Stephen Sneeden, Xperia product marketing manager for the recovering device maker, said: “We’re ready to be a premium smartphone provider, logically then, at the very entry level is where you lose the ‘Sonyness’. And [if] it’s where you cannot implement some of these wonderful things from Sony at such a low cost, we might leave the very entry tier to some other manufacturers.”
The recovering handset maker is not the first company to focus on the premium segment: Apple is the most obvious proponent of this strategy, and arguably Sony has the right brand positioning with its other products (including PCs and televisions) to carry this off.
While in its earlier guise as Sony Ericsson the vendor (briefly) held a position among the top three vendors by volume, it was one of many to struggle with the transition to smartphones – despite being an early adopter of Symbian OS, and also having Windows Mobile devices in its portfolio at one stage.

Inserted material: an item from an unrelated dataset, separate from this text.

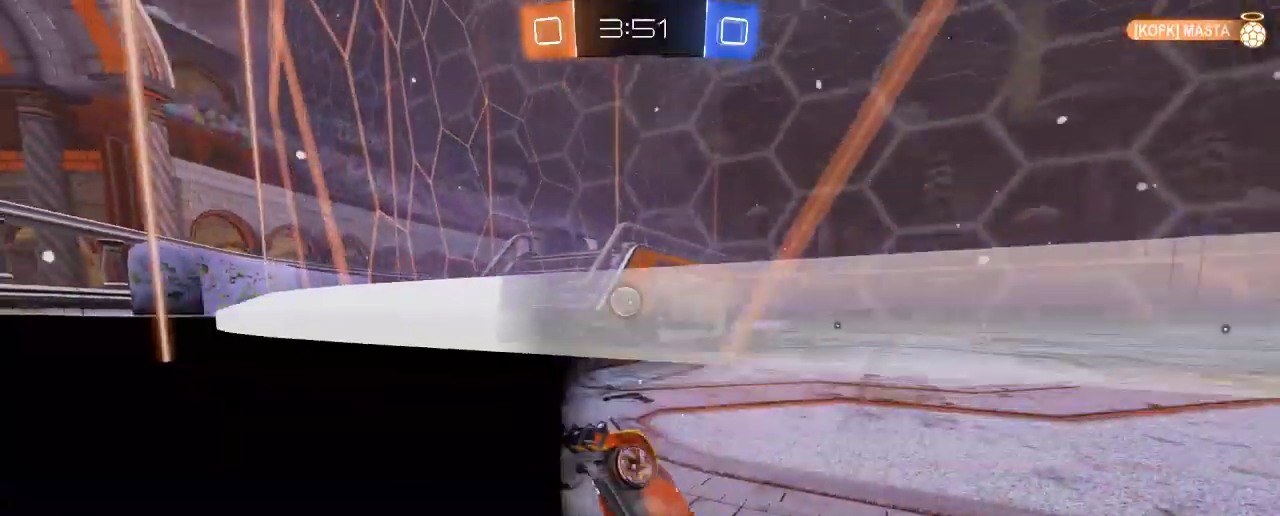
{"dt_ms": 500, "buttons": ["R2"], "left_stick": "right", "right_stick": "center", "events": []}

According to the report, the intention is not for the vendor to solely target the high end, but instead to shift away from the entry-level smartphone space.
This is indeed a fiercely competitive space, with Nokia, Samsung, ZTE and Huawei all active in this space, alongside a raft of tier-two players – leading to severe price pressure.
But the premium market is no easier: with the exception of Apple’s iPhone and Samsung’s Galaxy S line, vendors have often struggled to gain momentum for the highly-specified products as well.
In the coming months, Sony will face competition from Nokia’s latest Lumia devices (which have something of a headstart), RIM’s next-generation BlackBerrys, and anticipated new flagships from Samsung and HTC.